* _Work required_: Can you print the data exactly and leave out each image?

##### Excerpted records

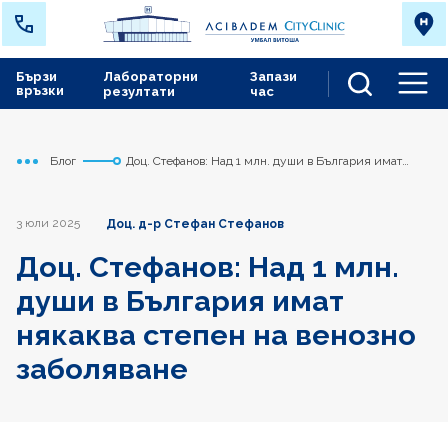
Бързи
Лабораторни
Запази
връзки
резултати
час
Men
Блог
Доц. Стефанов: Над 1 млн. души в България имат
Начало
Сърдечно съдов център
някаква степен на венозно заболяване
3 юли 2025
Доц. д-р Стефан Стефанов
Доц. Стефанов: Над 1 млн.
души в България имат
някаква степен на венозно
заболяване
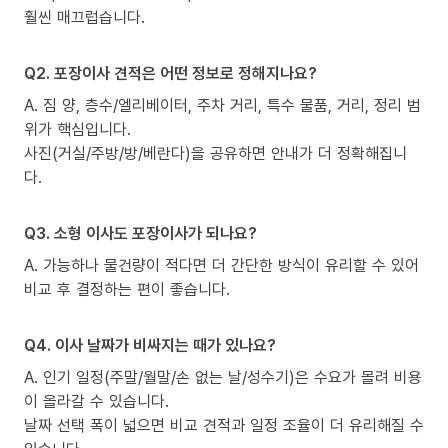
훨씬 매끄럽습니다.
Q2. 포장이사 견적은 어떤 정보로 정해지나요?
A. 짐 양, 층수/엘리베이터, 주차 거리, 특수 물품, 거리, 정리 범
위가 핵심입니다.
사진(거실/주방/방/베란다)을 공유하면 안내가 더 정확해집니
다.
Q3. 소형 이사도 포장이사가 되나요?
A. 가능하나 물건량이 적다면 더 간단한 방식이 유리할 수 있어
비교 후 결정하는 편이 좋습니다.
Q4. 이사 날짜가 비싸지는 때가 있나요?
A. 인기 일정(주말/월말/손 없는 날/성수기)은 수요가 몰려 비용
이 올라갈 수 있습니다.
날짜 선택 폭이 넓으면 비교 견적과 일정 조율이 더 유리해질 수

##########

* _Reply_:
Бързи
Лабораторни
Запази
връзки
резултати
час
Men
Блог
Доц. Стефанов: Над 1 млн. души в България имат
Начало
Сърдечно съдов център
някаква степен на венозно заболяване
3 юли 2025
Доц. д-р Стефан Стефанов
Доц. Стефанов: Над 1 млн.
души в България имат
някаква степен на венозно
заболяване
훨씬 매끄럽습니다.
Q2. 포장이사 견적은 어떤 정보로 정해지나요?
A. 짐 양, 층수/엘리베이터, 주차 거리, 특수 물품, 거리, 정리 범
위가 핵심입니다.
사진(거실/주방/방/베란다)을 공유하면 안내가 더 정확해집니
다.
Q3. 소형 이사도 포장이사가 되나요?
A. 가능하나 물건량이 적다면 더 간단한 방식이 유리할 수 있어
비교 후 결정하는 편이 좋습니다.
Q4. 이사 날짜가 비싸지는 때가 있나요?
A. 인기 일정(주말/월말/손 없는 날/성수기)은 수요가 몰려 비용
이 올라갈 수 있습니다.
날짜 선택 폭이 넓으면 비교 견적과 일정 조율이 더 유리해질 수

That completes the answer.